:: EXERCISE DATA ::

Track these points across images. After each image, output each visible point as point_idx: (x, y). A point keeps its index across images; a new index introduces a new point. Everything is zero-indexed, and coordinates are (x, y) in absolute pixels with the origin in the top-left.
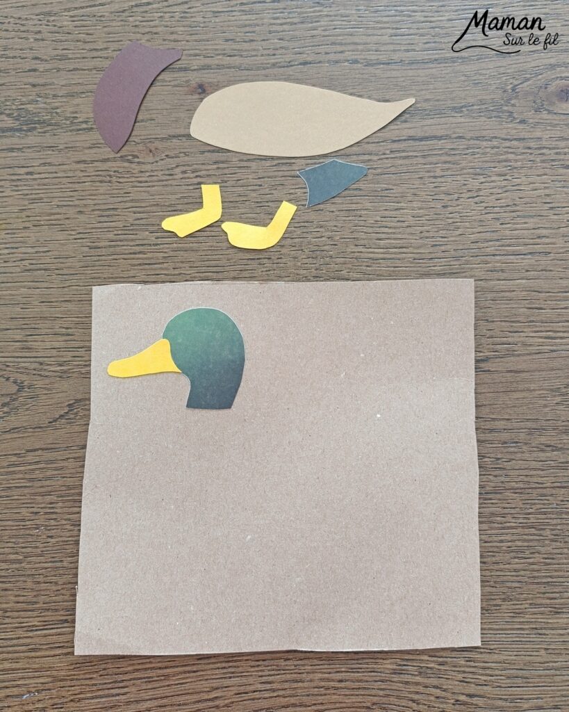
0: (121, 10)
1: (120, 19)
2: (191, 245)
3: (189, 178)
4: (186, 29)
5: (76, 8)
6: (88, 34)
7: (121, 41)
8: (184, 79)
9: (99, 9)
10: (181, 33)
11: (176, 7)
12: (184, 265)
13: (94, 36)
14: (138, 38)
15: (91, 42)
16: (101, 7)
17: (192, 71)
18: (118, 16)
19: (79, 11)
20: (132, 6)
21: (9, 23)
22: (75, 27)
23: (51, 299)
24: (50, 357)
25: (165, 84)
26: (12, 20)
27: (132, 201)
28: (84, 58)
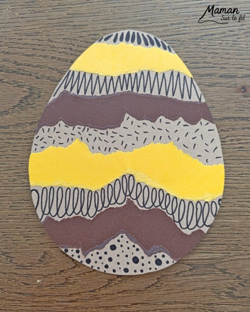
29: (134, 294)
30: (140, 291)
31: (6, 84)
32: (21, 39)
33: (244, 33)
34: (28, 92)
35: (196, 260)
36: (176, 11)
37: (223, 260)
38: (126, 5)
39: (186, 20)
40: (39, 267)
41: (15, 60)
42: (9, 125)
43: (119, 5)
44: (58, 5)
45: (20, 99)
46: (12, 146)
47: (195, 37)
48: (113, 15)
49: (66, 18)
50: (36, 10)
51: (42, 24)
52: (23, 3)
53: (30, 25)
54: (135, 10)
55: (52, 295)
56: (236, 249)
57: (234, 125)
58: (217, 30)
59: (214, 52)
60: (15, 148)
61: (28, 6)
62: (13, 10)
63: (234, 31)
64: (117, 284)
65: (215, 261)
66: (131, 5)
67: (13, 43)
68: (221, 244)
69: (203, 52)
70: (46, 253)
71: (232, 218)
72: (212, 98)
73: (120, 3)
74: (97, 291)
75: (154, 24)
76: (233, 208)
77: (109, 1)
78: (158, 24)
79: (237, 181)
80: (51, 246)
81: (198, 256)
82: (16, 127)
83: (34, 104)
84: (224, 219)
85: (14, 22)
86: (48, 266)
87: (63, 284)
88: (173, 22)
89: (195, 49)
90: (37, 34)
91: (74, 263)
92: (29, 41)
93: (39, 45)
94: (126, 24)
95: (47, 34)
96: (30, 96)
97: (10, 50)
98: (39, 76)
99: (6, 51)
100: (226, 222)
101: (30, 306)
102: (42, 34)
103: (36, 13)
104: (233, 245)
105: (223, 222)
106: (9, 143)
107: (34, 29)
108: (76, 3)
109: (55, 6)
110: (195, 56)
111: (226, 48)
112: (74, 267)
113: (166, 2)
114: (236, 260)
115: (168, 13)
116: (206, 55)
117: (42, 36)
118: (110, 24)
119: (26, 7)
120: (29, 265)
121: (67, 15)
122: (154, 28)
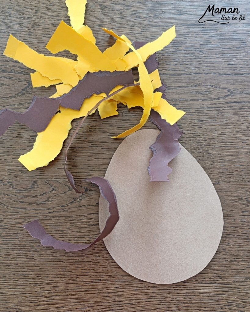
29: (89, 208)
30: (93, 205)
31: (14, 80)
34: (27, 85)
40: (30, 191)
41: (20, 66)
45: (22, 89)
50: (34, 37)
51: (37, 45)
55: (37, 209)
64: (79, 201)
70: (34, 182)
74: (66, 206)
80: (38, 178)
83: (30, 91)
86: (36, 190)
87: (45, 202)
96: (28, 87)
101: (24, 216)
109: (45, 35)
120: (24, 189)
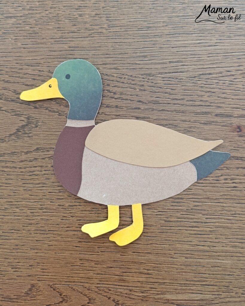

:::

[WHAT TO DO] Arrange the lines as a numbered list, starting with the first line of the rows and ending with the line containing "63: (234, 31)", both included, and skip any blank lines. Leave the pictures out of your answer.

[RESPONSE TO THIS EXERCISE]
1. Track these points across images. After each image, output each visible point as point_idx: (x, y). A point keeps its index across images; a new index introduces a new point. Everything is zero-indexed, and coordinates are (x, y) in absolute pixels with the origin in the top-left.
2. 0: (121, 10)
3. 1: (120, 19)
4. 2: (191, 245)
5. 3: (189, 178)
6. 4: (186, 29)
7. 5: (76, 8)
8. 6: (88, 34)
9. 7: (121, 41)
10. 8: (184, 79)
11. 9: (99, 9)
12. 10: (181, 33)
13. 11: (176, 7)
14. 12: (184, 265)
15. 13: (94, 36)
16. 14: (138, 38)
17. 15: (91, 42)
18. 16: (101, 7)
19. 17: (192, 71)
20. 18: (118, 16)
21. 19: (79, 11)
22. 20: (132, 6)
23. 21: (9, 23)
24. 22: (75, 27)
25. 23: (51, 299)
26. 24: (50, 357)
27. 25: (165, 84)
28. 26: (12, 20)
29. 27: (132, 201)
30. 28: (84, 58)
31. 29: (134, 294)
32. 30: (140, 291)
33. 31: (6, 84)
34. 32: (21, 39)
35. 33: (244, 33)
36. 34: (28, 92)
37. 35: (196, 260)
38. 36: (176, 11)
39. 37: (223, 260)
40. 38: (126, 5)
41. 39: (186, 20)
42. 40: (39, 267)
43. 41: (15, 60)
44. 42: (9, 125)
45. 43: (119, 5)
46. 44: (58, 5)
47. 45: (20, 99)
48. 46: (12, 146)
49. 47: (195, 37)
50. 48: (113, 15)
51. 49: (66, 18)
52. 50: (36, 10)
53. 51: (42, 24)
54. 52: (23, 3)
55. 53: (30, 25)
56. 54: (135, 10)
57. 55: (52, 295)
58. 56: (236, 249)
59. 57: (234, 125)
60. 58: (217, 30)
61. 59: (214, 52)
62. 60: (15, 148)
63. 61: (28, 6)
64. 62: (13, 10)
65. 63: (234, 31)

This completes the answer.